→ **Exercise requirements**: List every line below that contains the word "Красной", copying each such line in full.

→ **Transcribed page contents**:
- - - - -
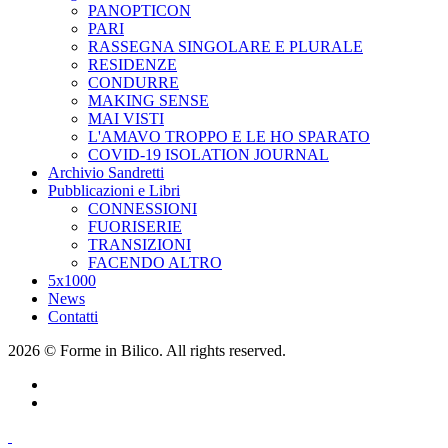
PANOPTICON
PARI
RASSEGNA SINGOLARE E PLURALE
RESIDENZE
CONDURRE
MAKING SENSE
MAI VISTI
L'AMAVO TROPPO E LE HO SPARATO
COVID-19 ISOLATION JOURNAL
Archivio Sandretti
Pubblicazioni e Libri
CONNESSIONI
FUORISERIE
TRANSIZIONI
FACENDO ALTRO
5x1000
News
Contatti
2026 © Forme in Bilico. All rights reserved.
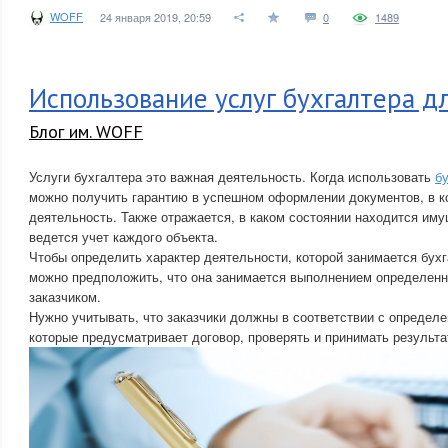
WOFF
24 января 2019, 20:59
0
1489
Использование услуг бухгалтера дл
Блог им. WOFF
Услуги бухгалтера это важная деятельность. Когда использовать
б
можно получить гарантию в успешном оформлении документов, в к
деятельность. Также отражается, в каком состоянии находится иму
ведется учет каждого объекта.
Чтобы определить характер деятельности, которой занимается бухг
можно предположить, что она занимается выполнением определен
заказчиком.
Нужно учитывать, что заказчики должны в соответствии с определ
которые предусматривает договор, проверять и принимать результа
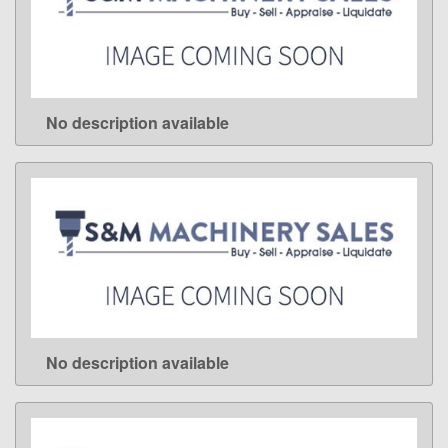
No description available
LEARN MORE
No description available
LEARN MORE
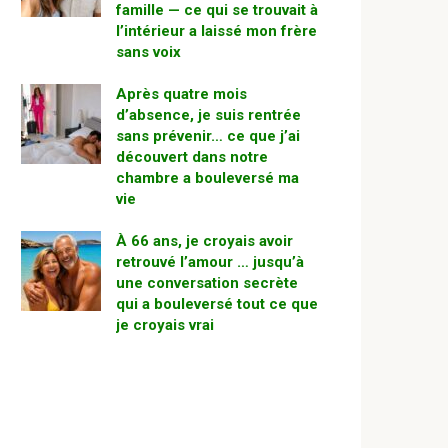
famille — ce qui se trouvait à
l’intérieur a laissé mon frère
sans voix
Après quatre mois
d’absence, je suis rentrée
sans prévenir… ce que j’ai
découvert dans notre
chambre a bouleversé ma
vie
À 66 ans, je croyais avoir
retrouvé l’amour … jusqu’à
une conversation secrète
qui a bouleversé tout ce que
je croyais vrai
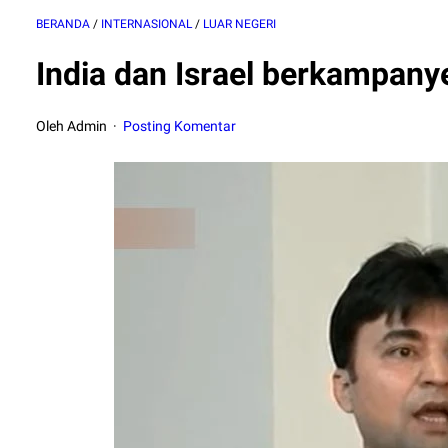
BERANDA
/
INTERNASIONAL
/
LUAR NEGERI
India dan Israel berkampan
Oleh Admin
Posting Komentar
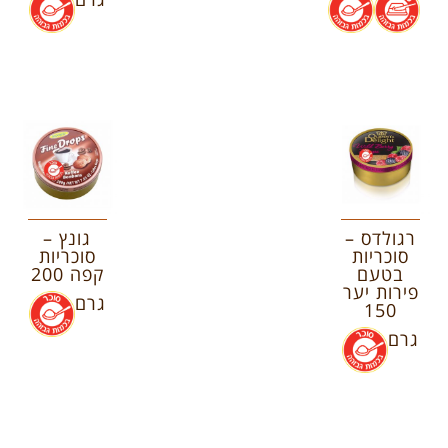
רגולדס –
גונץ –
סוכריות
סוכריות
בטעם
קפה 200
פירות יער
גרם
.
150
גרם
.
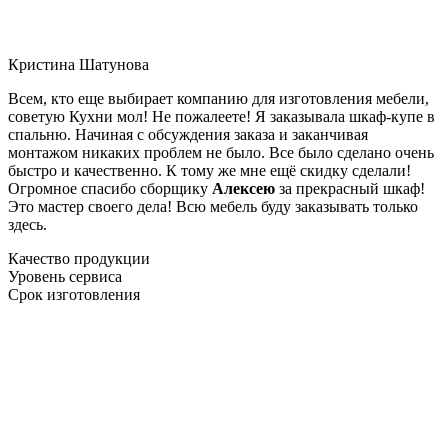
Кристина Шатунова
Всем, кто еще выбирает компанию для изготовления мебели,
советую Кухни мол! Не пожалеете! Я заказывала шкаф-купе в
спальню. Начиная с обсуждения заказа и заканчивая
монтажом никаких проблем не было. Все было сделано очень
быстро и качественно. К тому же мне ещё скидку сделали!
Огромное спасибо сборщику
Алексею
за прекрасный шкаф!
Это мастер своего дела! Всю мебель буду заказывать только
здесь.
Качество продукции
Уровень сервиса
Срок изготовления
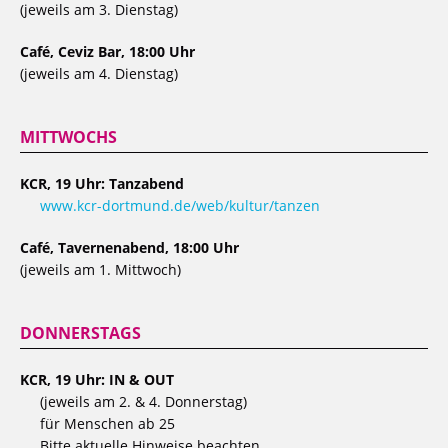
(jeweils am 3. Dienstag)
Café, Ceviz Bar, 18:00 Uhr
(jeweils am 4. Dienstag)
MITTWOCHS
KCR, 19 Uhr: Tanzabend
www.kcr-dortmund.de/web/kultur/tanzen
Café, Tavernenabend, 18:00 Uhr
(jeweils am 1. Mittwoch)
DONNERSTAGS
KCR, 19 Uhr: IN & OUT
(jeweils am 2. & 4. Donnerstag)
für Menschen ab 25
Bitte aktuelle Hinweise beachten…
- - - - -
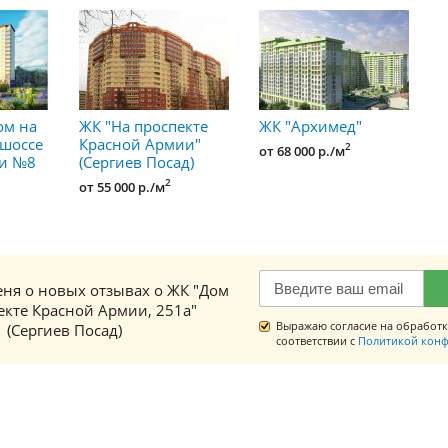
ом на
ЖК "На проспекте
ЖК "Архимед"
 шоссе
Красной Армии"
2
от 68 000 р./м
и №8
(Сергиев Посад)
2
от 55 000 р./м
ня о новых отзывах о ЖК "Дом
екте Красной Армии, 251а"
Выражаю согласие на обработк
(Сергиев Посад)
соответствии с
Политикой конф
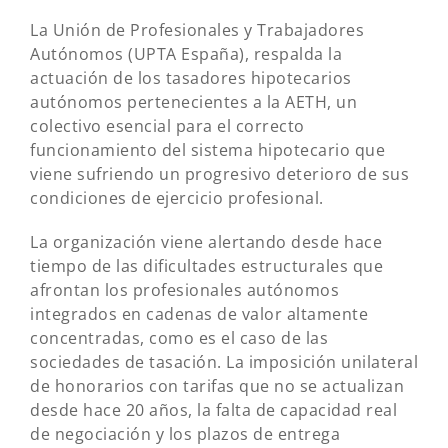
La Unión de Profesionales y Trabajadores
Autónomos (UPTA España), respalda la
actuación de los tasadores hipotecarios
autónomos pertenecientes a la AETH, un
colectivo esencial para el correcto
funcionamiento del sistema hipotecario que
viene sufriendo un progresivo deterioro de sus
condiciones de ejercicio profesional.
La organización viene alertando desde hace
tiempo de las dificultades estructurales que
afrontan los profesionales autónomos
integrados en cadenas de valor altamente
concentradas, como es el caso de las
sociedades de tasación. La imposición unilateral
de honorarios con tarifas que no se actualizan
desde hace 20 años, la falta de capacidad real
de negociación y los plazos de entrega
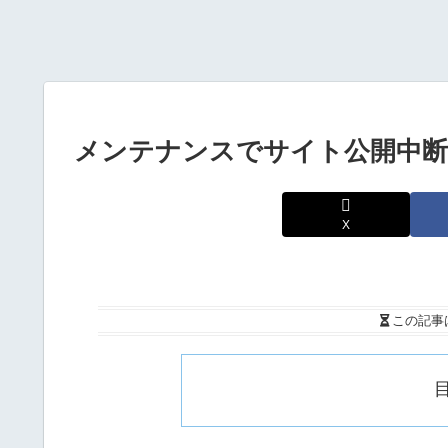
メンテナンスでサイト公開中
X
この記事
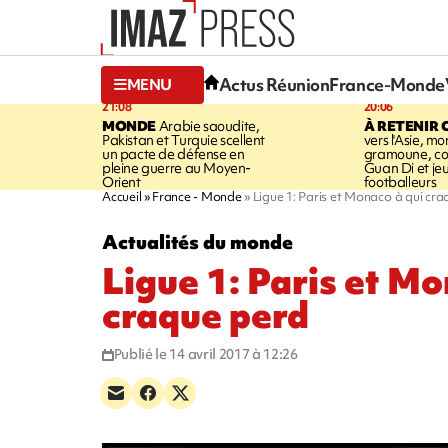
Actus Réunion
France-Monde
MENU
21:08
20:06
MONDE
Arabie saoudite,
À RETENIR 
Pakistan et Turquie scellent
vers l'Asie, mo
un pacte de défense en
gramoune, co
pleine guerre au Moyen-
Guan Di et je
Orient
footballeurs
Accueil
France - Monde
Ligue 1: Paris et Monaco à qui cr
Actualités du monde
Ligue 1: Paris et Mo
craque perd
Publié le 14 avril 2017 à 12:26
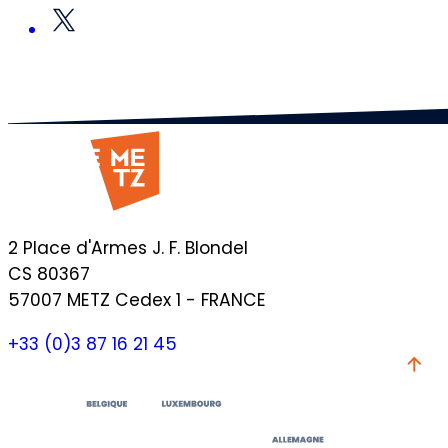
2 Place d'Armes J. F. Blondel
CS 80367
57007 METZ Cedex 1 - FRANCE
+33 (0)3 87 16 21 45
- - - - -
→ **Written solution**:
Красной Армии"
екте Красной Армии, 251а"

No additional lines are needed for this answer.